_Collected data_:
══════
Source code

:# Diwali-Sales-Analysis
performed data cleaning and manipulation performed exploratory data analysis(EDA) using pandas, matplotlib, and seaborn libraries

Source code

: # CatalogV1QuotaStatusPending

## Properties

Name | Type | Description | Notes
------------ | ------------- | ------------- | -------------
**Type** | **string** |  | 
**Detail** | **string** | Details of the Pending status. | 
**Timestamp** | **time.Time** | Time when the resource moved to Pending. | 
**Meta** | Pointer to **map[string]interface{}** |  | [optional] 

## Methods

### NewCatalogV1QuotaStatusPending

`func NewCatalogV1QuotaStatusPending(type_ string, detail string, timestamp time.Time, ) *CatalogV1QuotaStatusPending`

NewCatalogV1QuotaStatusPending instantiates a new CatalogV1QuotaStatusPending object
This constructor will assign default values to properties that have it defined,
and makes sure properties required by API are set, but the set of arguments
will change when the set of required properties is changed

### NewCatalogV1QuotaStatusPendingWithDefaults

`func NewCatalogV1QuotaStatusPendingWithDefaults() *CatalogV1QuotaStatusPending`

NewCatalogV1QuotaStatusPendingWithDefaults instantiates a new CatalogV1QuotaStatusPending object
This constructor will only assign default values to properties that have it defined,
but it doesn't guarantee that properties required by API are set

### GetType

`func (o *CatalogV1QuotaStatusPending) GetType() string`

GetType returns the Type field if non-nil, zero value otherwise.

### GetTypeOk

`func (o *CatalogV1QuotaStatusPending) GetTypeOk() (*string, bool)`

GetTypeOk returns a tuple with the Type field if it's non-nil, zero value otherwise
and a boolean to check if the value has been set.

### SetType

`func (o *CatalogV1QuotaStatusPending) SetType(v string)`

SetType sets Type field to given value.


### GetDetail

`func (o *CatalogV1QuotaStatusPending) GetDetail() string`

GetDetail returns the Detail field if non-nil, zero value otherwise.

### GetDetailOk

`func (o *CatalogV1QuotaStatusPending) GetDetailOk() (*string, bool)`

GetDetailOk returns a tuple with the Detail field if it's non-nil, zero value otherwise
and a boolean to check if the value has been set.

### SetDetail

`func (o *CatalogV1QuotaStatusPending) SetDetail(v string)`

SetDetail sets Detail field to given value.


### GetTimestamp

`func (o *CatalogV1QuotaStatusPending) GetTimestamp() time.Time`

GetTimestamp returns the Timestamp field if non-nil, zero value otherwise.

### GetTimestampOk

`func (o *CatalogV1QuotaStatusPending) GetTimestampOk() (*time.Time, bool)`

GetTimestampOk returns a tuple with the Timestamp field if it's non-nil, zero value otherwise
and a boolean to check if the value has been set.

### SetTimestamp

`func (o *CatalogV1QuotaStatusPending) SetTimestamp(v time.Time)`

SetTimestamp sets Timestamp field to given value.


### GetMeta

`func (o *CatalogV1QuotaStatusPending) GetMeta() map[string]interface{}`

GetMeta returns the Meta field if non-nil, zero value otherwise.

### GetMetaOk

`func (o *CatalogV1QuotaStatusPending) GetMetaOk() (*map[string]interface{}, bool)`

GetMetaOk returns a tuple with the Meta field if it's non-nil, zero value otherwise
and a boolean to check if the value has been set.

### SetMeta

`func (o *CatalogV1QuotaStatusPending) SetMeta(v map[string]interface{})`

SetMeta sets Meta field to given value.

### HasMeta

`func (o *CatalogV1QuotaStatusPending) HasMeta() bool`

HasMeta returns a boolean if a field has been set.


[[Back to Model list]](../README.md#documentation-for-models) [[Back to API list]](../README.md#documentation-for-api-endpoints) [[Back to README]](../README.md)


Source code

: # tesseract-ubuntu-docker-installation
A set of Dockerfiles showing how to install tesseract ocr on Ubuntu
══════
For this exercise, repeat exactly the lines of the data above from the one with "but it doesn't" down to the one with "(o *CatalogV1QuotaStatusPending) GetTimestampOk()", both end lines included.

but it doesn't guarantee that properties required by API are set

### GetType

`func (o *CatalogV1QuotaStatusPending) GetType() string`

GetType returns the Type field if non-nil, zero value otherwise.

### GetTypeOk

`func (o *CatalogV1QuotaStatusPending) GetTypeOk() (*string, bool)`

GetTypeOk returns a tuple with the Type field if it's non-nil, zero value otherwise
and a boolean to check if the value has been set.

### SetType

`func (o *CatalogV1QuotaStatusPending) SetType(v string)`

SetType sets Type field to given value.


### GetDetail

`func (o *CatalogV1QuotaStatusPending) GetDetail() string`

GetDetail returns the Detail field if non-nil, zero value otherwise.

### GetDetailOk

`func (o *CatalogV1QuotaStatusPending) GetDetailOk() (*string, bool)`

GetDetailOk returns a tuple with the Detail field if it's non-nil, zero value otherwise
and a boolean to check if the value has been set.

### SetDetail

`func (o *CatalogV1QuotaStatusPending) SetDetail(v string)`

SetDetail sets Detail field to given value.


### GetTimestamp

`func (o *CatalogV1QuotaStatusPending) GetTimestamp() time.Time`

GetTimestamp returns the Timestamp field if non-nil, zero value otherwise.

### GetTimestampOk

`func (o *CatalogV1QuotaStatusPending) GetTimestampOk() (*time.Time, bool)`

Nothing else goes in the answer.